Companies in Spain to pay teleworking costs
After weeks of negotiations between employers and trade unions, the Spanish government has passed a decree that regulates working from home. Among other provisions it stipulates that companies must pay the costs incurred by employees when purchasing equipment and furnishings for the home office. The national newspapers are divided on whether the decree is an effective and well-considered measure.
More flexibility in negotiations!
El País says the new law is of key importance, and not just in terms of its content:
“The agreement addresses with political efficiency a labour market problem that could easily have become a contentious issue. ... It is reassuring that the social actors, perhaps as a consequence of the virus crisis, have become more willing to negotiate and to back comprehensive agreements, leaving the more sensitive individual issues where they belong, i.e. in company agreements. Gradually and without too much fuss, a negotiating culture is emerging which could be very useful when it comes to tackling more difficult structural reforms, for example the pension reform.”

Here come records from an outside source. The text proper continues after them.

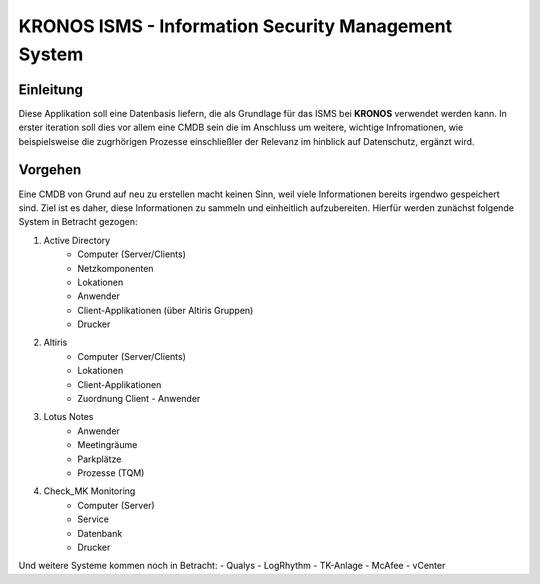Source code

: ======================================================
 KRONOS ISMS - Information Security Management System
======================================================

Einleitung
----------
Diese Applikation soll eine Datenbasis liefern, die als Grundlage für das ISMS
bei **KRONOS** verwendet werden kann. In erster iteration soll dies vor allem 
eine CMDB sein die im Anschluss um weitere, wichtige Infromationen, wie
beispielsweise die zugrhörigen Prozesse einschließler der Relevanz im hinblick
auf Datenschutz, ergänzt wird. 


Vorgehen
--------
Eine CMDB von Grund auf neu zu erstellen macht keinen Sinn, weil viele
Informationen bereits irgendwo gespeichert sind. Ziel ist es daher, diese
Informationen zu sammeln und einheitlich aufzubereiten. Hierfür werden zunächst
folgende System in Betracht gezogen:

1) Active Directory
    - Computer (Server/Clients)
    - Netzkomponenten
    - Lokationen
    - Anwender
    - Client-Applikationen (über Altiris Gruppen)
    - Drucker
2) Altiris
    - Computer (Server/Clients)
    - Lokationen
    - Client-Applikationen
    - Zuordnung Client - Anwender
3) Lotus Notes
    - Anwender
    - Meetingräume
    - Parkplätze
    - Prozesse (TQM)
4) Check_MK Monitoring
    - Computer (Server)
    - Service
    - Datenbank
    - Drucker

Und weitere Systeme kommen noch in Betracht:
- Qualys
- LogRhythm
- TK-Anlage
- McAfee
- vCenter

This could put employers off
The law was cobbled together too quickly, El Mundo criticises:
“[Labour Minister Yolanda] Díaz's eagerness to find a consensus between the negotiating partners is commendable. But because of her haste to put this feather in her cap, and because there was no proper debate, it's to be feared that the legislation is already outdated. ... This false sense of urgency meant that right up until the last minute before the cabinet meeting that gave the green light for the law, employers were still negotiating open questions . ... This hasty approach does not give us cause to believe that the new law will be well-suited to its purpose. In view of the dismal labour market situation, there's also the danger that excessively rigid regulations will deter employers from hiring new staff - and that unemployment will therefore continue to rise.”